Lindsay Charles, an associate at McLeish Orlando LLP in Toronto, says the decision “digs deep into the analysis of the proper scope of participant expert testimony at trial.”
“It re-iterates Westerhof and in doing so it makes a strong indication that the Westerfhof decision won’t be expanded or watered down when it comes to the scope of participant experts,” Charles says.
The decision also shows the importance of analyzing each expert’s opinion to determine if they’re admissible, says Ross.
“Sometimes, we get lost in this concept where expert evidence is thought of [as] an all-or-nothing proposition,” he says.
“This case says, in certain situations where it can be controversial, you have to look at the proffered opinion on an opinion-by-opinion basis but also with a view to its purpose.”
During the 2016 trial, Smith’s reports were admitted, in their entirety, into evidence.
These reports were based on handwritten notes made during treatment sessions with Imeson.
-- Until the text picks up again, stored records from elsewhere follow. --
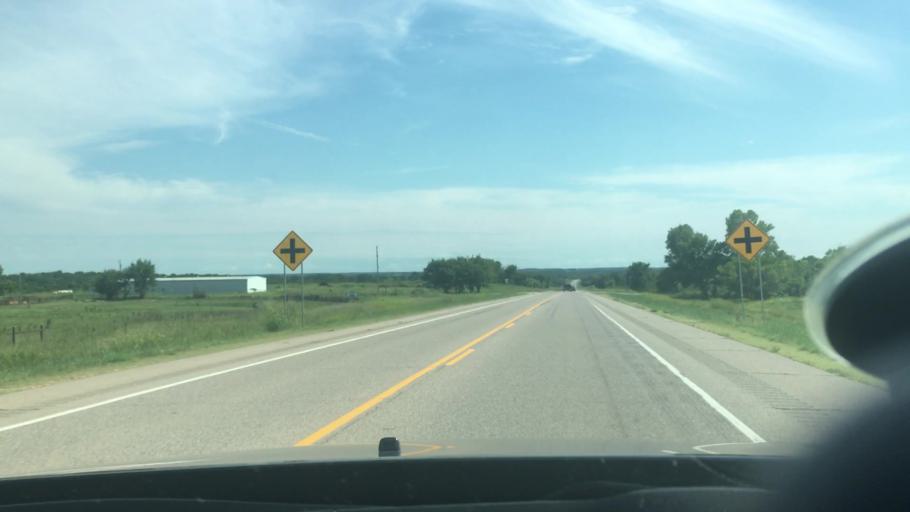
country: US
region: Oklahoma
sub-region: Seminole County
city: Maud
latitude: 35.0889
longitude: -96.6788
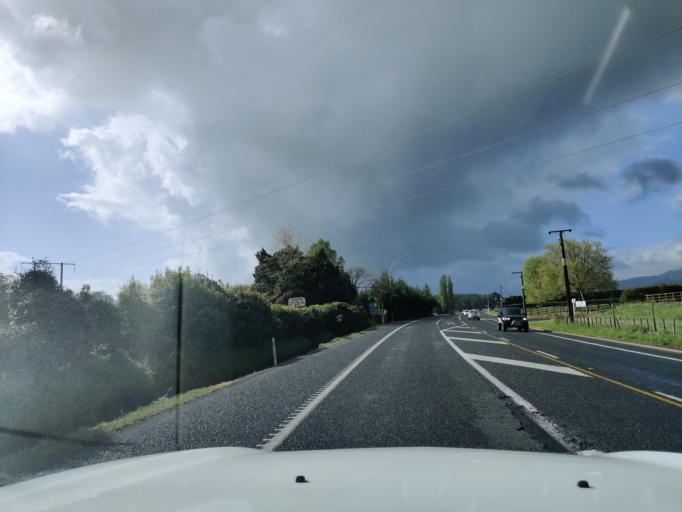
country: NZ
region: Waikato
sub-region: Waipa District
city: Cambridge
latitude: -37.9278
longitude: 175.5698
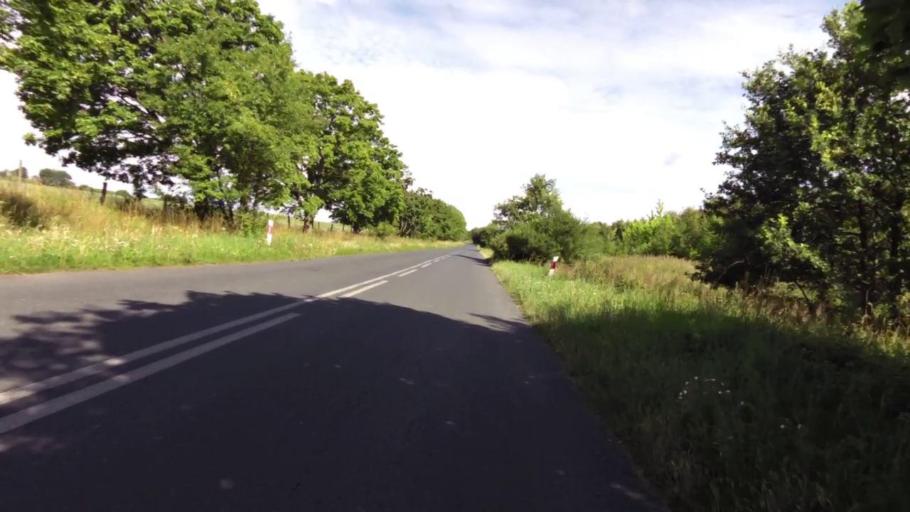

According to the decision, Imeson requested Smith to make the reports in April 2016. After the reports were made, the original handwritten notes were destroyed in accordance with institutional policy, the decision says.
“According to Dr. Smith, he made thematic connections in his reports that were not present in his handwritten notes,” the decision says.
At trial, Smith read from his reports and was allowed to give an opinion on anything they contained.
“As the trial judge recognized, great care was required to ensure that Dr. Smith did not provide any evidence that exceeded the scope of proper opinions to be offered by a participant expert,” the decision says.
“Unfortunately, she permitted that to happen by admitting Dr. Smith’s unredacted reports into evidence and permitting him to testify about anything that was contained in the reports.”
The decision notes that the trial judge focused on making sure Smith did not give opinions on matters not in the reports. “She did not focus on the opinions that were in the reports, and consider whether any or all of the contents of the reports exceeded the scope of the proper opinions to be offered by a participant expert,” the decision says.
The trial judge correctly recognized the limits of participant experts, but “she permitted Dr. Smith to exceed his proper role by allowing him to testify about anything contained in his reports, and in admitting the reports into evidence, without first examining what opinions were included in the reports, and the purpose for which it was proposed that the jury consider such opinions.”
Bogoroch says this decision is a reminder of the importance of a trial judge’s gatekeeper role in determining what evidence is admissible.
“The gatekeeper role, which involves a cost-benefit analysis, is critical to the admissibility of evidence,” he says.